Venizelos told a meeting of Socialist party deputies that Greece’s target of reducing its crushing debt to sustainable levels by 2020 “requires the completion of a parallel Official Sector Involvement” ― beyond the 100 billion euros writedown all but concluded with private bondholders.

He added: “That means that the European Central Bank must be mobilized, that we must solve issues concerning national central banks, and we must resolve issues concerning the level of the interest rate” of the first, 110 billion euros ($144 billion) bailout that has been shielding Greece from bankruptcy for the past 20 months.

A European Union official said Greece needs about an extra 15 billion euros ($20 billion) to get its debt down to manageable levels, and the rest of the eurozone could have to make up the shortfall. The official spoke on condition of anonymity because of the sensitivity of the matter.

German Finance Minister Wolfgang Schaeuble said on n-tv television Thursday that he didn’t see the need for “any extra contributions from the public sector; we’re carrying everything anyway.” He didn’t address the issue of the 15 billion euros funding gap.
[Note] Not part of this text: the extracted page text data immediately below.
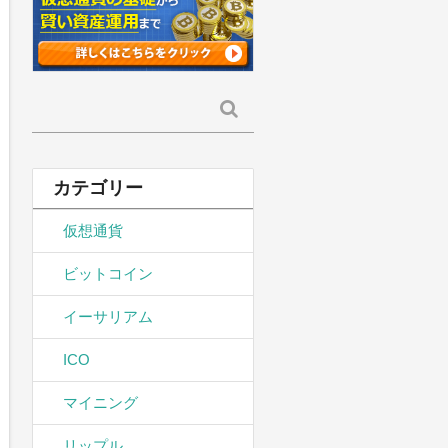
検
索:
カテゴリー
仮想通貨
ビットコイン
イーサリアム
ICO
マイニング
リップル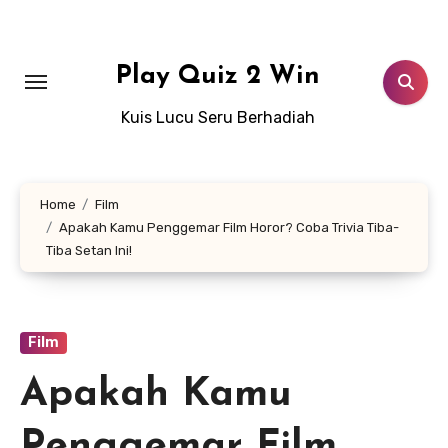
Lewati
ke
konten
Play Quiz 2 Win
Kuis Lucu Seru Berhadiah
Home
Film
Apakah Kamu Penggemar Film Horor? Coba Trivia Tiba-
Tiba Setan Ini!
Film
Apakah Kamu
Penggemar Film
Athens is locked in tough talks on two fronts to ensure that it remains solvent, dodging the very real threat of a disorderly default ― which could likely be followed by a Greek exit from the eurozone ― when a big bond issue matures late next month.

On the one hand are the negotiations with banks, pension funds, hedge funds and other owners of devalued Greek government bonds, known as Private Sector Involvement. But the country’s coalition government also has to placate its European partners and the IMF that are urging deeper austerity cuts to release rescue loans from a second package agreed last year ― but not yet finalized.
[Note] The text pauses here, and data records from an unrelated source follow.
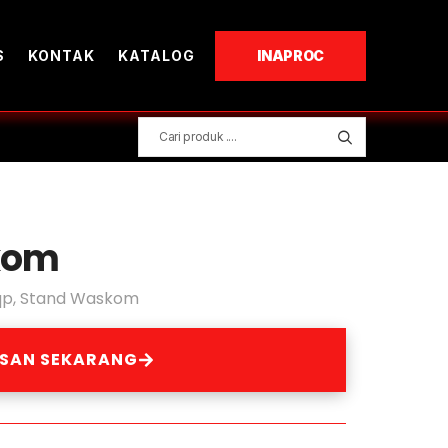
S
KONTAK
KATALOG
INAPROC
kom
qp
,
Stand Waskom
ESAN SEKARANG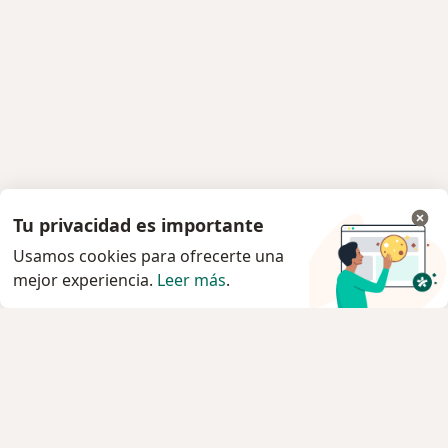
Tu privacidad es importante
Usamos cookies para ofrecerte una
mejor experiencia.
Leer más
.
Servicio
Privacidad y cookies
Política de privacidad para determinados
profesionales de la salud
Quiénes somos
“There were ups and downs in the PSI talks because we, in reality, we’ve been forced to take part in a double negotiation,” Venizelos said.

All the negotiations must be concluded “in the next three or four days at the most,” he added.

Venizelos said Prime Minister Lucas Papademos will discuss the situation on Friday with leaders of the three parties in his government.

Under pressure from rescue creditors, Greece is racing to push through a raft of tough reforms, involving the pension system, an overhaul of the public sector, and labor relations.

“As a country, we have reached the brink of official bankruptcy,” government spokesman Pantelis Kapsis told private Mega television. “We have been borrowing for so many years and now we have our backs to the wall, so we have difficult decisions to make.”

Leaders of Greece’s unions and employers resumed talks on Thursday to slash labor costs in the private sector ― following considerable reductions in state employee’s incomes under previous austerity cuts taken to secure the first bailout.

The two sides said they had made progress but not yet reached an agreement after their three-hour meeting, and said they would inform the government and rescue creditors of their respective positions. The Labor Ministry has cautioned against “violent” private sector wage cuts, saying labor costs have already fallen 28 percent over the past three years and are expected to shrink another 7.6 percent in 2012.

Debt inspectors from the EU, IMF and ECB ― know as the troika ― are currently visiting Athens, and insist the cuts are needed to boost Greece’s sluggish competitiveness. They met with Venizelos late Thursday.

The leader of Greece’s Orthodox Church warned on Thursday that rising poverty could trigger a “social explosion” amid deep austerity and record-high unemployment, as the country enters a fifth year of recession.

“Homelessness and even hunger ― phenomena seen during (World War Two) ― have reached nightmare proportions,” Archbishop Ieronymos wrote in a letter to Papademos.

“Patience among Greeks is running out, giving way to a sense of anger,” he said. “The medicine we are taking has proved fatal for the nation. More painful, and more unjust measures are now set to follow along the same, hopeless course.”

The Greek church has stepped up a charity drive this week, during a cold snap that left much of the country in subfreezing temperatures and a growing number of homeless people at risk.

Unemployment in Greece has surged to 19.2 percent, with the jobless rate for people under age 25 at 47.2 percent, according to figures for October from the EU statistics agency, Eurostat.